We held a birthday party at our office the other day, even though the birthday boy could not attend. We were celebrating the 122nd birthday of Benjamin Graham, one of the most influential men many people have never heard of. Known as the father of value investing, Graham codified a number of principles we—and many others—use to this day.
Born into a poor Jewish family in Great Britain, Graham grew up in New York, where he was a top student who graduated at age 20 from Columbia University before becoming a professional investor on Wall Street. Graham went on to teach at Columbia and UCLA, and his students number among the best-known investors of our times: Warren Buffett, William Ruane and Walter Schloss among others. His disciples are legion.
In his seminal books, Security Analysis and The Intelligent Investor, Graham emphasized the differences between “investment” and “speculation:” Investment is based on research and analysis into risk and potential return. Speculation, on the other hand, is based largely on sentiment. As a teaching tool, Graham developed his famous character, “Mr. Market,” to explain how market behavior can lure people into trading stocks emotionally, describing Mr. Market as a salesman who shows up daily on your doorstep offering to buy or sell shares—sometimes at reasonable prices, other times at outlandish ones. The key takeaway is that the prices he offers may or may not be ones you should accept—and you’re free to say no, even if others are piling on. Mr. Market is completely unfazed by rejection; you may rest assured he’ll be back tomorrow—with new prices.

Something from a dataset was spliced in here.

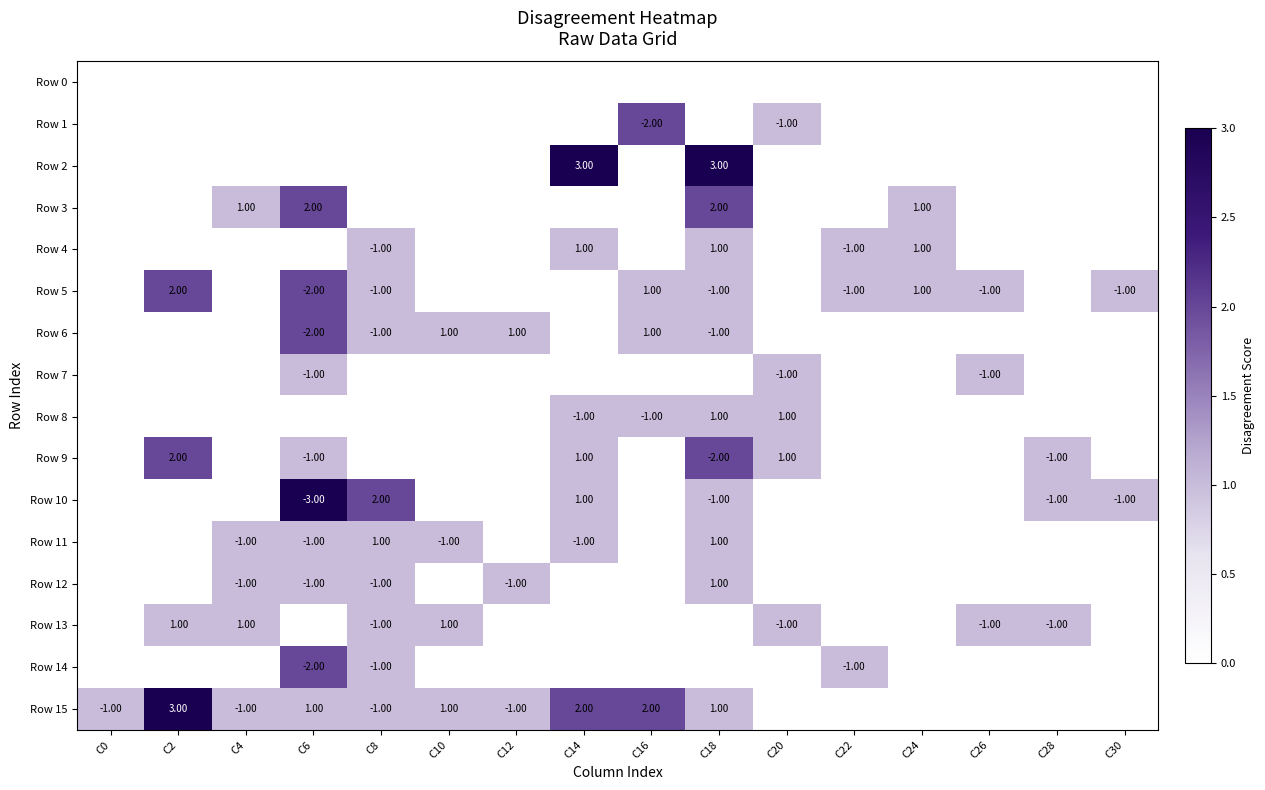

How many distinct data groups are displayed?

16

The market, Graham said, acts like a “voting machine” in the short term, displaying capricious price volatility that reflects the aggregate sentiment of market participants. But over the long term it acts more like a “weighing machine,” reflecting each company’s “intrinsic” value—another Graham concept—meaning a value derived from factors such as financial strength, competitive position, etc. From that you can estimate intrinsic value per share; however, since every analysis has limitations, he advised investors to require a “margin of safety” in the price they pay— it should represent a significant discount to intrinsic value. When investors use Graham’s approach, they act like part-owners of the businesses they ultimately buy. This, in a nutshell, is value investing. He emphasized that while other investors may not agree with you—especially over the short term—that does not indicate whether you’re right or wrong. The accuracy of your own analysis determines that.
These ideas are important components of our investment philosophy, thus making Benjamin Graham a giant on whose shoulders we are proud to stand, and whose birthday we’re happy to celebrate.